Nonostante ciò, dal rinnovato ricongiungimento tra il Duce e Hitler, scaturì il nuovo progetto di tutela di quella parte di Nazione per la quale vi era ancora speranza di difesa, nacque così ufficialmente, il 23 Settembre 1943, la Repubblica Sociale Italiana, alla quale aderirono fermamente e rimasero legati tutti quei Fascisti (militari e civili) che avevano deciso di non tradire il Duce, l’alleato tedesco e l’Idea della Rivoluzione Fascista.
Anche nell’animo di tante giovani donne, fiorì la pressante esigenza di potersi arruolare e, agli inizi di quel 1944, una rappresentanza di 600 donne si riunì nella stessa piazza San Sepolcro di Milano dove erano stati fondati i Fasci di Combattimento del 1919, per chiedere a gran voce di poter accedere nei ranghi dell’Esercito Repubblicano; numerosi Gruppi Femminili Volontari si radunarono anche in molte altre città.
Il primo a cogliere pubblicamente questo fermento femminile fu il giornalista Concetto Pettinato, che il 13 Gennaio 1944 scrisse su La Stampa un vivace articolo, quasi un’adunata, intitolato “Breve Discorso alle Donne d’Italia”. Citava: “ Un battaglione di donne e perché no? Il governo americano si è impegnato a gettare le nostre figlie e le nostre sorelle alla sconcia foia dei suoi soldati d’ogni pelle. Ebbene perché non mandarle loro incontro davvero, queste donne, ma inquadrate, incolonnate, con dei buoni caricatori alla cintola e un buon fucile a tracolla?”
Quelle donne così determinate, ispirate ed emancipate rappresentarono la suprema espressione di quanto il Fascismo NON fosse una forza di ordine maschilista che relegasse la donna ad un ruolo marginale, bensì fu fautore dell’aver esaltato il supremo valore della maternità (come patrimonio da proteggere e da preservare) e soprattutto dell’aver infuso nella coscienza femminile la profonda consapevolezza del proprio valore individuale e sociale, dell’importanza del mettersi alla prova ed impegnarsi con valore nelle proprie vocazioni (come nel caso dei Littoriali Femminili, gare che valorizzarono prove di ogni tipo, dalla sartoria a gare ginniche con tanto di pantaloncini corti e magline aderenti, che per quel tempo risultavano essere “avveniristiche”).
Donne così ispirate e forgiate non poterono accettare l’abbandono dei fucili da parte di quegli uomini che tradirono il Fascismo, così offrirono la loro militanza per andare a ricoprire diversi incarichi e consentire che il maggior numero possibile di uomini potesse dedicarsi al combattimento, ottimizzando così le risorse umane a disposizione.

◆ Elenco fornito:

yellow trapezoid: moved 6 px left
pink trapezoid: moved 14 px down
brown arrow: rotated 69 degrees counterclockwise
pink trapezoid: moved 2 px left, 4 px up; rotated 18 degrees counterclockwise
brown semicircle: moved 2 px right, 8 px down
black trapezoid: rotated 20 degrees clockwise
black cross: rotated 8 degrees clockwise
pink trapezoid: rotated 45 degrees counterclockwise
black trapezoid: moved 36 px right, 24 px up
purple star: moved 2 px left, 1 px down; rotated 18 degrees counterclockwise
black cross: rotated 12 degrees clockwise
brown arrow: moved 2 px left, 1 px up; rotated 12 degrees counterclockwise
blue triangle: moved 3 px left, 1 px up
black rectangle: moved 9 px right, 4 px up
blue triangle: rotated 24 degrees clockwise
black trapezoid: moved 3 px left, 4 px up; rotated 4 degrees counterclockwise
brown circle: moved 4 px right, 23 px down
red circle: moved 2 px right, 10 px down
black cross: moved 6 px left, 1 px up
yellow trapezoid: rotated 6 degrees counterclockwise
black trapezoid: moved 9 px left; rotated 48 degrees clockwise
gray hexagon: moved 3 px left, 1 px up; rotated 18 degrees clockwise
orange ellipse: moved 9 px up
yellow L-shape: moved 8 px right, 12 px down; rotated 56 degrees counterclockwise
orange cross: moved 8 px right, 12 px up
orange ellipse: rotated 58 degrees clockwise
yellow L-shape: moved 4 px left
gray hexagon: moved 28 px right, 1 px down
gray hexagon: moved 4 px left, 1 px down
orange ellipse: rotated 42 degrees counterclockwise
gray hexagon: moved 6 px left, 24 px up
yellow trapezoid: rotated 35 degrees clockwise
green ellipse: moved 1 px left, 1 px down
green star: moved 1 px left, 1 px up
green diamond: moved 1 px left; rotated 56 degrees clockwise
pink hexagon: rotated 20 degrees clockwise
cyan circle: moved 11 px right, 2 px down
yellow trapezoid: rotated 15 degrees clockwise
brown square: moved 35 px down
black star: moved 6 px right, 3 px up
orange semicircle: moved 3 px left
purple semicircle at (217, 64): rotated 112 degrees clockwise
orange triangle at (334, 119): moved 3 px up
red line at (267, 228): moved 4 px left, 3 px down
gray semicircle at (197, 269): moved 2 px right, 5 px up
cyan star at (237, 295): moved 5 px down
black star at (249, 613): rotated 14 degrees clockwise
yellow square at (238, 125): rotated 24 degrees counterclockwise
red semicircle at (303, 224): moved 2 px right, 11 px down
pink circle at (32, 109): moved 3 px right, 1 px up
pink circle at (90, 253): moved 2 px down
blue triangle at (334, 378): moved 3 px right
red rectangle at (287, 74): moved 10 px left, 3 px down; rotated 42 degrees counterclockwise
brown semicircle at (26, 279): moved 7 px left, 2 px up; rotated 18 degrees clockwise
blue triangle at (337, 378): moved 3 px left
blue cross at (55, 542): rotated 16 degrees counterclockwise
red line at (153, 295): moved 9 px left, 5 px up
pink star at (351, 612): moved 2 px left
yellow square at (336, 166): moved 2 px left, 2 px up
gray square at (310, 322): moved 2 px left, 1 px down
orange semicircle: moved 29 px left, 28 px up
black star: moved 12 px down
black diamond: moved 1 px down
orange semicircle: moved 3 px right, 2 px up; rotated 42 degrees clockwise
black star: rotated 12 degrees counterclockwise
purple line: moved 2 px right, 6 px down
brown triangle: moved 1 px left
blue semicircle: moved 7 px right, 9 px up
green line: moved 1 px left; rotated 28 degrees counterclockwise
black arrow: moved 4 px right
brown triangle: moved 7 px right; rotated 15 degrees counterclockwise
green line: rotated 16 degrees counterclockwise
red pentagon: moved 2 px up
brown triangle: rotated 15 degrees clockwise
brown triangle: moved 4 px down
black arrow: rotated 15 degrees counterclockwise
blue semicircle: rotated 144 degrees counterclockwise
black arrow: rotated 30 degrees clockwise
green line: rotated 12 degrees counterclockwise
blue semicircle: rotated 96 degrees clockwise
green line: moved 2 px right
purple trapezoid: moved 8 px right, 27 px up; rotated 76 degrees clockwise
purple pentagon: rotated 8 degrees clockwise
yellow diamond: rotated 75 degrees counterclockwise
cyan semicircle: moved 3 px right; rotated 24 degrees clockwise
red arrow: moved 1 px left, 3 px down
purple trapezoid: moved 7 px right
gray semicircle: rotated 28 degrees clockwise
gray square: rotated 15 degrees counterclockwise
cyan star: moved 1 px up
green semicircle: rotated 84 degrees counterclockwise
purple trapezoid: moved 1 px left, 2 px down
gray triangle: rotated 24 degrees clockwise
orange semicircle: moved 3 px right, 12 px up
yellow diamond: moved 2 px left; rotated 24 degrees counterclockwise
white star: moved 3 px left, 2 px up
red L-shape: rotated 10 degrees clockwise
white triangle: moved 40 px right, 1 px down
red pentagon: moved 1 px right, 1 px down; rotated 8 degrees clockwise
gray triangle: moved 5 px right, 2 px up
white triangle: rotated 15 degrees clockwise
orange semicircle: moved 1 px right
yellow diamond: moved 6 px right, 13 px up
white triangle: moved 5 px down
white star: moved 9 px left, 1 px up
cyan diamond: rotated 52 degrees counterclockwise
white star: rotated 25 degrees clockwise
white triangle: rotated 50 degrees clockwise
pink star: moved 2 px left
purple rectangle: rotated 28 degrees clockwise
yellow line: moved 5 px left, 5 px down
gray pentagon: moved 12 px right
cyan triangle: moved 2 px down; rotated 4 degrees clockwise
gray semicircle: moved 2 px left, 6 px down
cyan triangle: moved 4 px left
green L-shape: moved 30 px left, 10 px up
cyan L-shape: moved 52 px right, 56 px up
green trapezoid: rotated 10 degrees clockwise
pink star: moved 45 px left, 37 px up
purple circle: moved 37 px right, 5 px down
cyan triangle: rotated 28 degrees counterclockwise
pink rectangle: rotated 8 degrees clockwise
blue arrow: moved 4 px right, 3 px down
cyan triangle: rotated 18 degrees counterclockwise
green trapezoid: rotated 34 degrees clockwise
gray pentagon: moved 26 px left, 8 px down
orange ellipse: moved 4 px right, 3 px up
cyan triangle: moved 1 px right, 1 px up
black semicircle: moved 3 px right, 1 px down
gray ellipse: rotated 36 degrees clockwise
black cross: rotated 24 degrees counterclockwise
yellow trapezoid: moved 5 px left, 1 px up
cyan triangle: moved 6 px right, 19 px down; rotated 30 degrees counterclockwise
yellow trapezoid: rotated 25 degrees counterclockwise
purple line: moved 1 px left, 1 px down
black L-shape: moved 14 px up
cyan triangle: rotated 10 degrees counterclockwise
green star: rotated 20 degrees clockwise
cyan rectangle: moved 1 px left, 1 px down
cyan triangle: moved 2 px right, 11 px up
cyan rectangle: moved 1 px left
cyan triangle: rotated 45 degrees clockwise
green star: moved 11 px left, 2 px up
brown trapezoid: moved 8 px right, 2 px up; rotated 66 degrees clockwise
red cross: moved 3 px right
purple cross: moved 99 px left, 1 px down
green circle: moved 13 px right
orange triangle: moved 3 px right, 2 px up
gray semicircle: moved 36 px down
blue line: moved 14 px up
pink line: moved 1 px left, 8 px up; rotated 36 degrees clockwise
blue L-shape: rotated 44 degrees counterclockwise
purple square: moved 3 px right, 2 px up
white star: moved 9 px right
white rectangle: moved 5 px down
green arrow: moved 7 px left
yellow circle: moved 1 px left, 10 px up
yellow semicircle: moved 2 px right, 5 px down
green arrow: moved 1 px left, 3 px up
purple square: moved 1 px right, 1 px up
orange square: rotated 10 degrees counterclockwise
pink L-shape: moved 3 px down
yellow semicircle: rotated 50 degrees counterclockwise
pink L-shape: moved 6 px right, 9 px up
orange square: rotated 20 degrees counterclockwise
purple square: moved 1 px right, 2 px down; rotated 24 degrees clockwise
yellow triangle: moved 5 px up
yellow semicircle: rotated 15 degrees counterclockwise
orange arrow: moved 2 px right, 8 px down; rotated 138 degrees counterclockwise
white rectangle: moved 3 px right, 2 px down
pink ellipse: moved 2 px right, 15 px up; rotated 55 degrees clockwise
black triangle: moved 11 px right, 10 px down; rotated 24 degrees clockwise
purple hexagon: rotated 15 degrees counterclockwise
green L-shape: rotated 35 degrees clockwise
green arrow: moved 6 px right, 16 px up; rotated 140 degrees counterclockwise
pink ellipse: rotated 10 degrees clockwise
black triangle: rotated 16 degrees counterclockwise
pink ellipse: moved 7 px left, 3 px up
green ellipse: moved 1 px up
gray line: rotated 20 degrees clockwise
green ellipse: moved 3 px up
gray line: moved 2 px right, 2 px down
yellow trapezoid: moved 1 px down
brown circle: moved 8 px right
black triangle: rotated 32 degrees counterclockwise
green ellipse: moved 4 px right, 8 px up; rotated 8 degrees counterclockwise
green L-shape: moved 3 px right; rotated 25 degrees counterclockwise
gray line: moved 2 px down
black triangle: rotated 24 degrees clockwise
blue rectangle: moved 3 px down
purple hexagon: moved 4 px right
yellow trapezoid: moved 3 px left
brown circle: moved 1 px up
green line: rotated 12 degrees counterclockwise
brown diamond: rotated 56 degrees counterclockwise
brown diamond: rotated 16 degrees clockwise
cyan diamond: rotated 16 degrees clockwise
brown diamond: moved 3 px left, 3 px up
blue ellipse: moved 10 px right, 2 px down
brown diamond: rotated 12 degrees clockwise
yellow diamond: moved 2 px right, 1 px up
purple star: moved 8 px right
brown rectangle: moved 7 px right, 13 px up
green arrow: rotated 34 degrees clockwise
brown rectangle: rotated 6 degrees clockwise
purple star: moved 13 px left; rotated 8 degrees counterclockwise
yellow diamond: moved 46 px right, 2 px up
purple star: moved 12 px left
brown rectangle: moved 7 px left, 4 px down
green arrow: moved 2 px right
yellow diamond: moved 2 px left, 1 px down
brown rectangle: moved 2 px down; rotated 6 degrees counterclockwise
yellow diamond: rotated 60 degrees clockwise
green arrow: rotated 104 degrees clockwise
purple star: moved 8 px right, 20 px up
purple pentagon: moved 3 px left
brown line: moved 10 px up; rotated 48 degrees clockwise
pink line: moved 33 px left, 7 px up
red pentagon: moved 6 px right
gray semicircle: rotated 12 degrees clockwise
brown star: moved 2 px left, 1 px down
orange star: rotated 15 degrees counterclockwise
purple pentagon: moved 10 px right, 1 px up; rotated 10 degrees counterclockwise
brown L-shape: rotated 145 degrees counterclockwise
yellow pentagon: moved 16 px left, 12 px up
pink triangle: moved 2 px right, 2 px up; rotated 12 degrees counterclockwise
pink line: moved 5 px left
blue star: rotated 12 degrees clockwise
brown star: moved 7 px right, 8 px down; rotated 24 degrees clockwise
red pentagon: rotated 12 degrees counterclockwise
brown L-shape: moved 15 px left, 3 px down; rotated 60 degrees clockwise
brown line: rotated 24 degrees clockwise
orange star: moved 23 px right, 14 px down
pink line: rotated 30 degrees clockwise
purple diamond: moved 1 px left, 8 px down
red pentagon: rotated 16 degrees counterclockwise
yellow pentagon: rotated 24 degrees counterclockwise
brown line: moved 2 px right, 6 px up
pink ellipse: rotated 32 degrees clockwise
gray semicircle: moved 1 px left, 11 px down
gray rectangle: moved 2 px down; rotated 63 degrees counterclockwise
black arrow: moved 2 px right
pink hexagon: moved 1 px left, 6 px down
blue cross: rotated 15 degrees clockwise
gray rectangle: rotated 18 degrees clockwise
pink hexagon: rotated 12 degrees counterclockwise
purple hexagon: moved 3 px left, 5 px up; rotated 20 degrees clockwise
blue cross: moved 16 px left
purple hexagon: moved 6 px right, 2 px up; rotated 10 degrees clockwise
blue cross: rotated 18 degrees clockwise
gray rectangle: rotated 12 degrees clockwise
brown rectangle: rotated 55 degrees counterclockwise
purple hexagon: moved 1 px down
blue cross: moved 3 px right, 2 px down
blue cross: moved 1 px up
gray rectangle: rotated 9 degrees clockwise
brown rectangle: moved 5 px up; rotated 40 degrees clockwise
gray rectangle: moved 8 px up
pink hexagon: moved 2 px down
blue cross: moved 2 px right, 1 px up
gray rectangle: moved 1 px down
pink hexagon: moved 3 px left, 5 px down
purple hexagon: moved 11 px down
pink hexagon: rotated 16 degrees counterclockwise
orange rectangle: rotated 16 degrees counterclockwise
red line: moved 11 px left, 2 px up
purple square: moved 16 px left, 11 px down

◆ La consegna: Trascriva fedelmente il passo dell'estratto sulle volontarie della Repubblica Sociale Italiana che inizia con “Nonostante ciò, dal” e prosegue fino a “molte altre città.”.

◆ Esercizio svolto:
Nonostante ciò, dal rinnovato ricongiungimento tra il Duce e Hitler, scaturì il nuovo progetto di tutela di quella parte di Nazione per la quale vi era ancora speranza di difesa, nacque così ufficialmente, il 23 Settembre 1943, la Repubblica Sociale Italiana, alla quale aderirono fermamente e rimasero legati tutti quei Fascisti (militari e civili) che avevano deciso di non tradire il Duce, l’alleato tedesco e l’Idea della Rivoluzione Fascista.
Anche nell’animo di tante giovani donne, fiorì la pressante esigenza di potersi arruolare e, agli inizi di quel 1944, una rappresentanza di 600 donne si riunì nella stessa piazza San Sepolcro di Milano dove erano stati fondati i Fasci di Combattimento del 1919, per chiedere a gran voce di poter accedere nei ranghi dell’Esercito Repubblicano; numerosi Gruppi Femminili Volontari si radunarono anche in molte altre città.